Historically, NVIDIA has been secretive with regard to details of their GPUs’ microarchitecture. I see nothing that would incentivize them to be more transparent at this time.
In practical terms, it would be best to file a performance bug, as it is possible that the software simply has not been sufficiently optimized for the new architecture. Experience indicates that NVIDIA operates the compute business driven by customer demand. So the more bugs are filed for a particular performance issue, the more likely a fix will materialize.

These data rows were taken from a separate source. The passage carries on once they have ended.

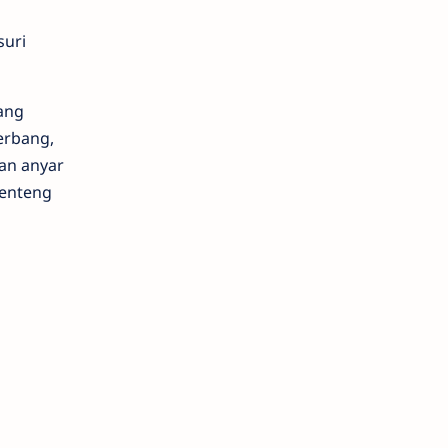
suri
uang
erbang,
an anyar
benteng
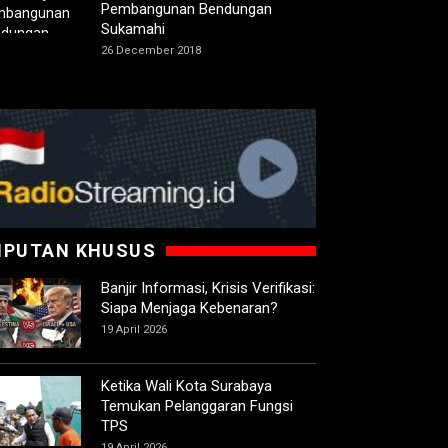
Pembangunan Bendungan
Sukamahi
26 December 2018
IPUTAN KHUSUS
Banjir Informasi, Krisis Verifikasi:
Siapa Menjaga Kebenaran?
19 April 2026
Ketika Wali Kota Surabaya
Temukan Pelanggaran Fungsi
TPS
19 April 2026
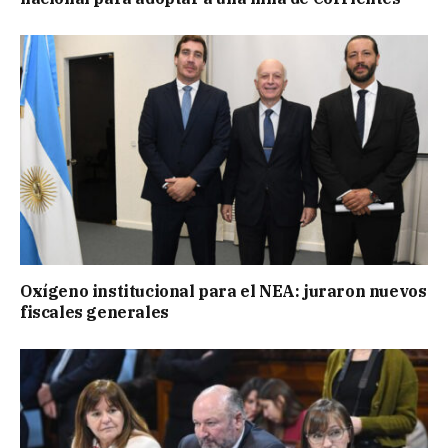
Oxígeno institucional para el NEA: juraron nuevos
fiscales generales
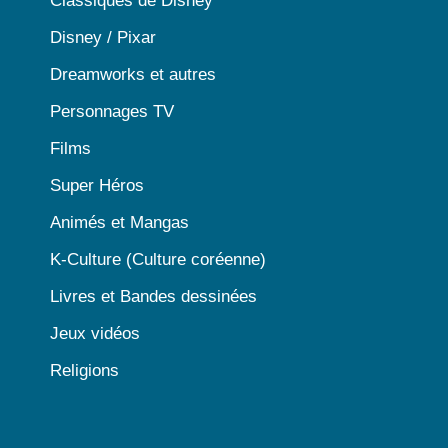
Classiques de Disney
Disney / Pixar
Dreamworks et autres
Personnages TV
Films
Super Héros
Animés et Mangas
K-Culture (Culture coréenne)
Livres et Bandes dessinées
Jeux vidéos
Religions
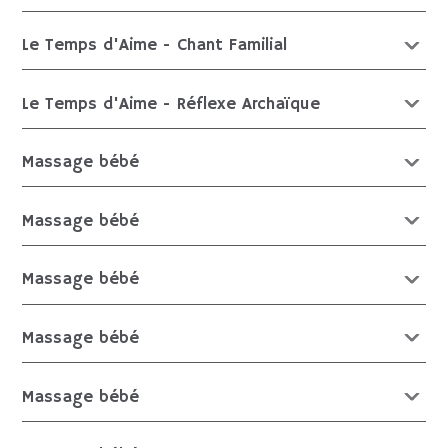
Le Temps d'Aime - Chant Familial
Le Temps d'Aime - Réflexe Archaïque
Massage bébé
Massage bébé
Massage bébé
Massage bébé
Massage bébé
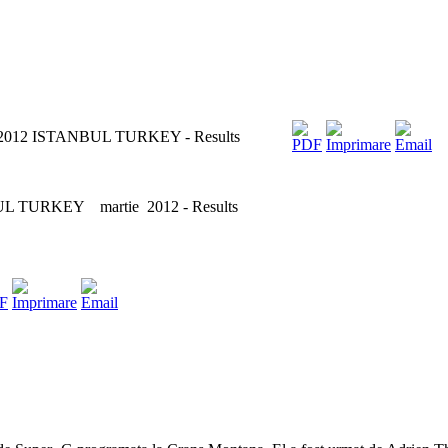
12 ISTANBUL TURKEY - Results
URKEY martie 2012 - Results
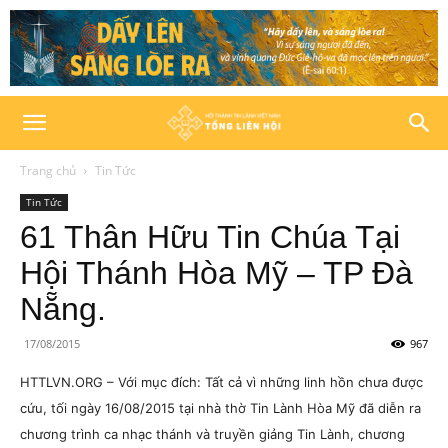
Trang chủ
Tin Tức
Tin Tức
61 Thân Hữu Tin Chúa Tại
Hội Thánh Hòa Mỹ – TP Đà
Nẵng.
17/08/2015
967
HTTLVN.ORG – Với mục đích: Tất cả vì những linh hồn chưa được
cứu, tối ngày 16/08/2015 tại nhà thờ Tin Lành Hòa Mỹ đã diễn ra
chương trình ca nhạc thánh và truyền giảng Tin Lành, chương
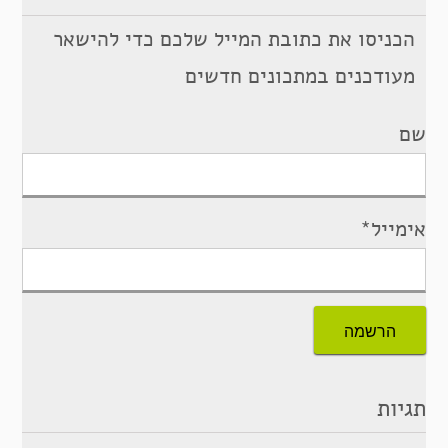
הכניסו את כתובת המייל שלכם כדי להישאר
מעודכנים במתכונים חדשים
שם
אימייל*
תגיות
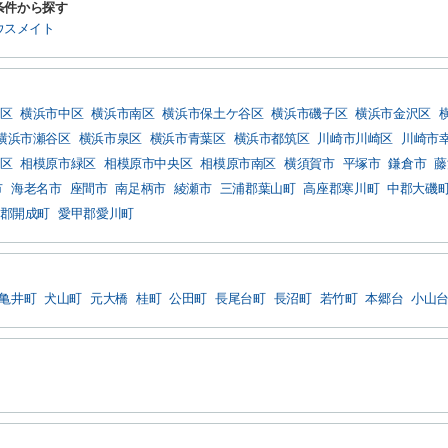
条件から探す
ウスメイト
区
横浜市中区
横浜市南区
横浜市保土ケ谷区
横浜市磯子区
横浜市金沢区
横浜市瀬谷区
横浜市泉区
横浜市青葉区
横浜市都筑区
川崎市川崎区
川崎市
区
相模原市緑区
相模原市中央区
相模原市南区
横須賀市
平塚市
鎌倉市
藤
市
海老名市
座間市
南足柄市
綾瀬市
三浦郡葉山町
高座郡寒川町
中郡大磯
郡開成町
愛甲郡愛川町
亀井町
犬山町
元大橋
桂町
公田町
長尾台町
長沼町
若竹町
本郷台
小山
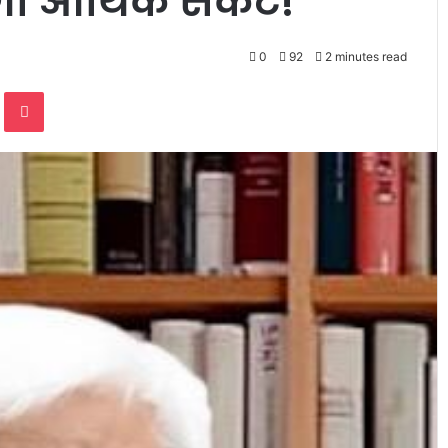
गा आर्थिक संकट!
0
92
2 minutes read
te
Odnoklassniki
Pocket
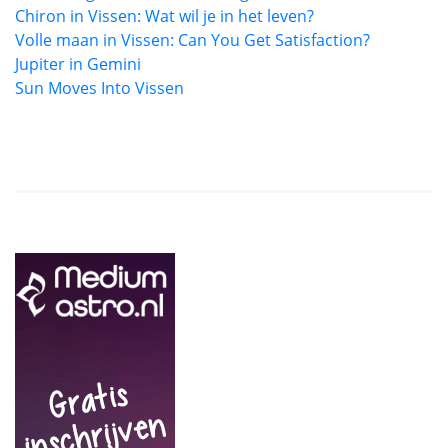
Chiron in Vissen: Wat wil je in het leven?
Volle maan in Vissen: Can You Get Satisfaction?
Jupiter in Gemini
Sun Moves Into Vissen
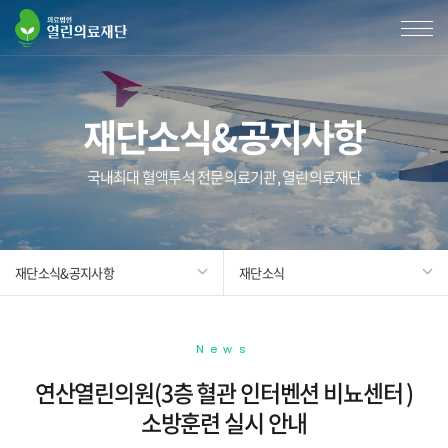
재단소식&공지사항
국내최대 혈액투석 전문의료기관, 열린의료재단
재단소식&공지사항
재단소식
News
연산열린의원(3층 혈관 인터벤션 비뇨센터 )
소방훈련 실시 안내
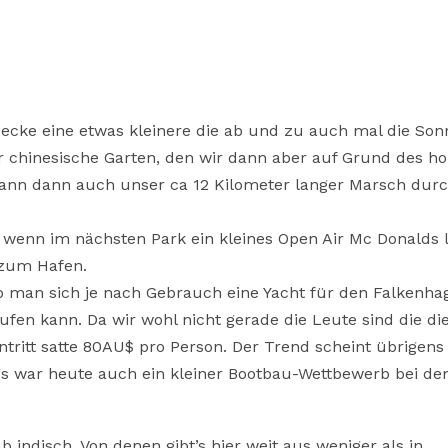
ecke eine etwas kleinere die ab und zu auch mal die Son
er chinesische Garten, den wir dann aber auf Grund des h
egann dann auch unser ca 12 Kilometer langer Marsch durc
 wenn im nächsten Park ein kleines Open Air Mc Donalds l
 zum Hafen.
wo man sich je nach Gebrauch eine Yacht für den Falkenha
en kann. Da wir wohl nicht gerade die Leute sind die di
intritt satte 80AU$ pro Person. Der Trend scheint übrigen
ngs war heute auch ein kleiner Bootbau-Wettbewerb bei de
 indisch. Von denen gibt’s hier weit aus weniger als in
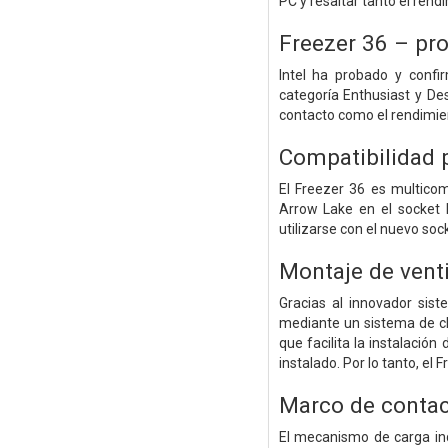
PC y resaltar tanto el rend
Freezer 36 – pro
Intel ha probado y confi
categoría Enthusiast y De
contacto como el rendimien
Compatibilidad p
El Freezer 36 es multicom
Arrow Lake en el socket 
utilizarse con el nuevo soc
Montaje de vent
Gracias al innovador sis
mediante un sistema de cli
que facilita la instalación 
instalado. Por lo tanto, el
Marco de conta
El mecanismo de carga ind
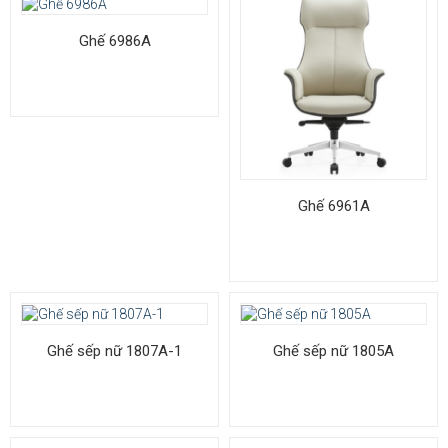
Ghế 6986A
Ghế 6961A
Ghế sếp nữ 1807A-1
Ghế sếp nữ 1805A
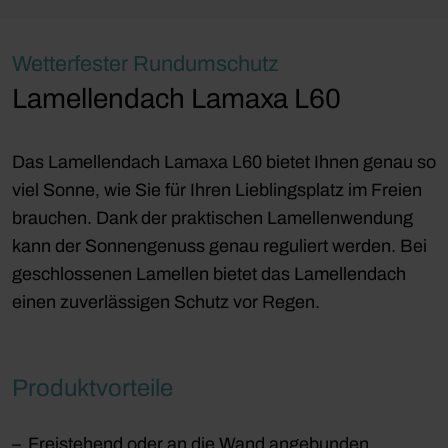
Wetterfester Rundumschutz
Lamellendach Lamaxa L60
Das Lamellendach Lamaxa L60 bietet Ihnen genau so
viel Sonne, wie Sie für Ihren Lieblingsplatz im Freien
brauchen. Dank der praktischen Lamellenwendung
kann der Sonnengenuss genau reguliert werden. Bei
geschlossenen Lamellen bietet das Lamellendach
einen zuverlässigen Schutz vor Regen.
Produktvorteile
Freistehend oder an die Wand angebunden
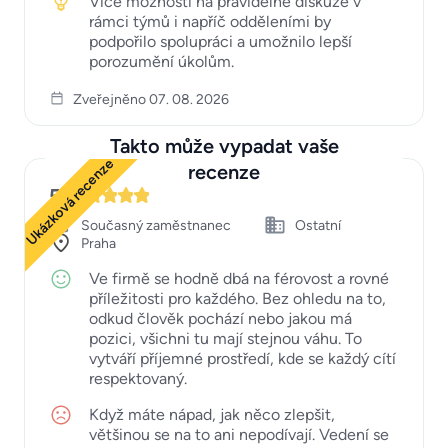
Více možností na pravidelné diskuze v
rámci týmů i napříč odděleními by
podpořilo spolupráci a umožnilo lepší
porozumění úkolům.
Zveřejněno 07. 08. 2026
Takto může vypadat vaše
Ukázková recenze
recenze
5
Současný zaměstnanec
Ostatní
Praha
Ve firmě se hodně dbá na férovost a rovné
příležitosti pro každého. Bez ohledu na to,
odkud člověk pochází nebo jakou má
pozici, všichni tu mají stejnou váhu. To
vytváří příjemné prostředí, kde se každý cítí
respektovaný.
Když máte nápad, jak něco zlepšit,
většinou se na to ani nepodívají. Vedení se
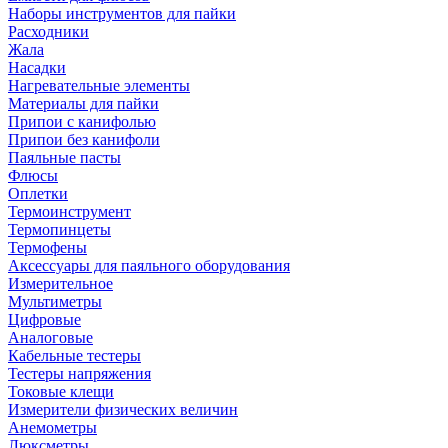
Наборы инструментов для пайки
Расходники
Жала
Насадки
Нагревательные элементы
Материалы для пайки
Припои с канифолью
Припои без канифоли
Паяльные пасты
Флюсы
Оплетки
Термоинструмент
Термопинцеты
Термофены
Аксессуары для паяльного оборудования
Измерительное
Мультиметры
Цифровые
Аналоговые
Кабельные тестеры
Тестеры напряжения
Токовые клещи
Измерители физических величин
Анемометры
Люксметры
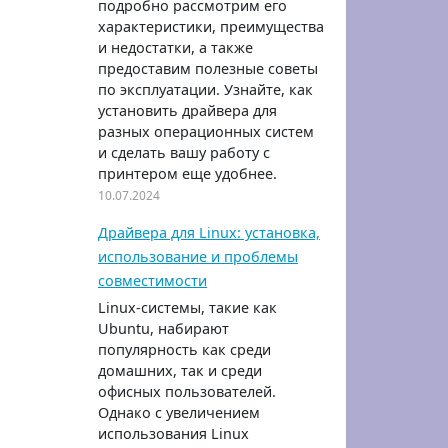
подробно рассмотрим его
характеристики, преимущества
и недостатки, а также
предоставим полезные советы
по эксплуатации. Узнайте, как
установить драйвера для
разных операционных систем
и сделать вашу работу с
принтером еще удобнее.
10.07.2024
Драйвера для Linux: установка,
использование и проблемы
совместимости
Linux-системы, такие как
Ubuntu, набирают
популярность как среди
домашних, так и среди
офисных пользователей.
Однако с увеличением
использования Linux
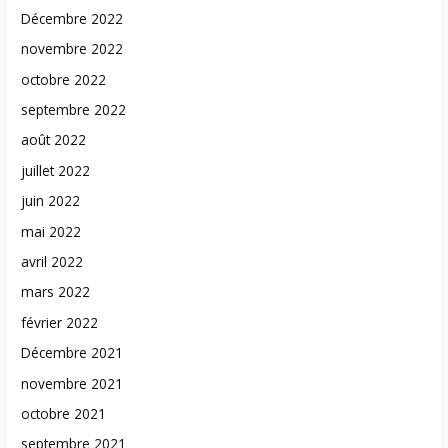
Décembre 2022
novembre 2022
octobre 2022
septembre 2022
août 2022
juillet 2022
juin 2022
mai 2022
avril 2022
mars 2022
février 2022
Décembre 2021
novembre 2021
octobre 2021
septembre 2021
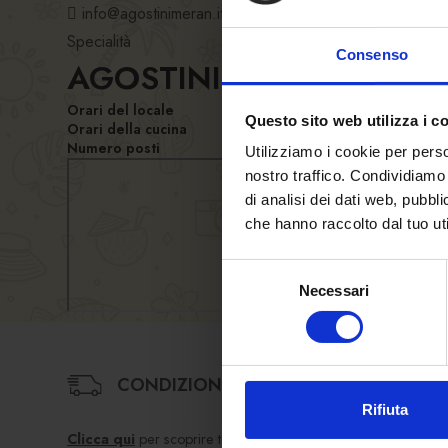
info@agostinimeran.it
Specialità
Consenso
AGOSTINI M.& C. SRL
Orari del locale
Questo sito web utilizza i c
Orari della cucina
Numero posti
Utilizziamo i cookie per perso
nostro traffico. Condividiamo 
di analisi dei dati web, pubbl
che hanno raccolto dal tuo uti
Selezione
Necessari
del
consenso
CONDIZIONI DI VENDITA
Rifiuta
Clicca qui
per scoprire termini e condizioni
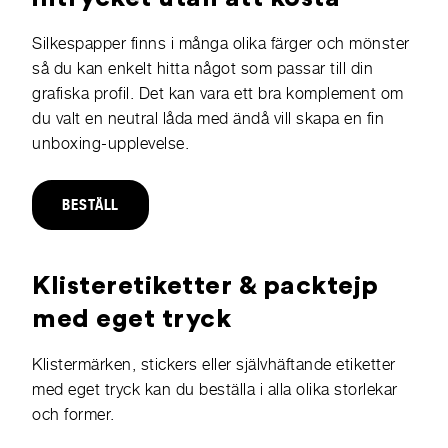
Silkespapper
finns i många olika färger och mönster
så du kan enkelt hitta något som passar till din
grafiska profil. Det kan vara ett bra komplement om
du valt en neutral låda med ändå vill skapa en fin
unboxing-upplevelse.
BESTÄLL
Klisteretiketter & packtejp
med eget tryck
Klistermärken, stickers eller självhäftande etiketter
med eget tryck
kan du beställa i alla olika storlekar
och former.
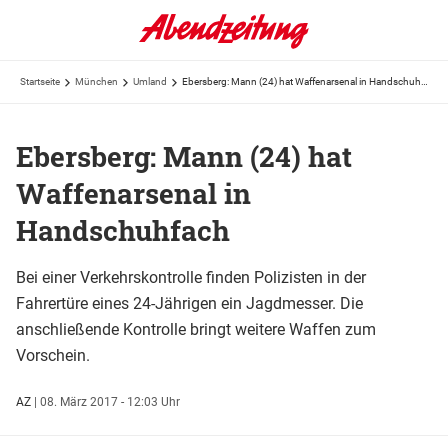
Startseite
München
Umland
Ebersberg: Mann (24) hat Waffenarsenal in Handschuhfach
Ebersberg: Mann (24) hat
Waffenarsenal in
Handschuhfach
Bei einer Verkehrskontrolle finden Polizisten in der
Fahrertüre eines 24-Jährigen ein Jagdmesser. Die
anschließende Kontrolle bringt weitere Waffen zum
Vorschein.
AZ
|
08. März 2017 - 12:03 Uhr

NVIDIA’s business is selling hardware; providing lots of performance software is just a means to that end. If new expensive parts lack application level performance, it will be in NVIDIA’s best interest to address the underlying issues so hardware sales remain brisk.
For what it’s worth, at least one review has made similar observations:
At reference specifications, peak theoretical tensor throughput is around 107.6 TFLOPS for the RTX 2080 Ti, 80.5 TFLOPS for the RTX 2080, and 59.7 TFLOPS for the RTX 2070. Unlike the 89% efficiency with the Titan V’s 97.5 TFLOPS, the RTX cards are essentially at half that level, with around 47%, 48%, and 45% efficiency for the RTX 2080 Ti, 2080, and 2070 respectively. A Turing-optimized binary should bring that up, though it is possible that the GeForce RTX cards may not be designed for efficient tensor FP16 operations as opposed to the INT dot-product acceleration. After all, the GeForce RTX cards are for consumers and ostensibly intended for inferencing rather than training, which is the reasoning for the new INT support in Turing tensor cores.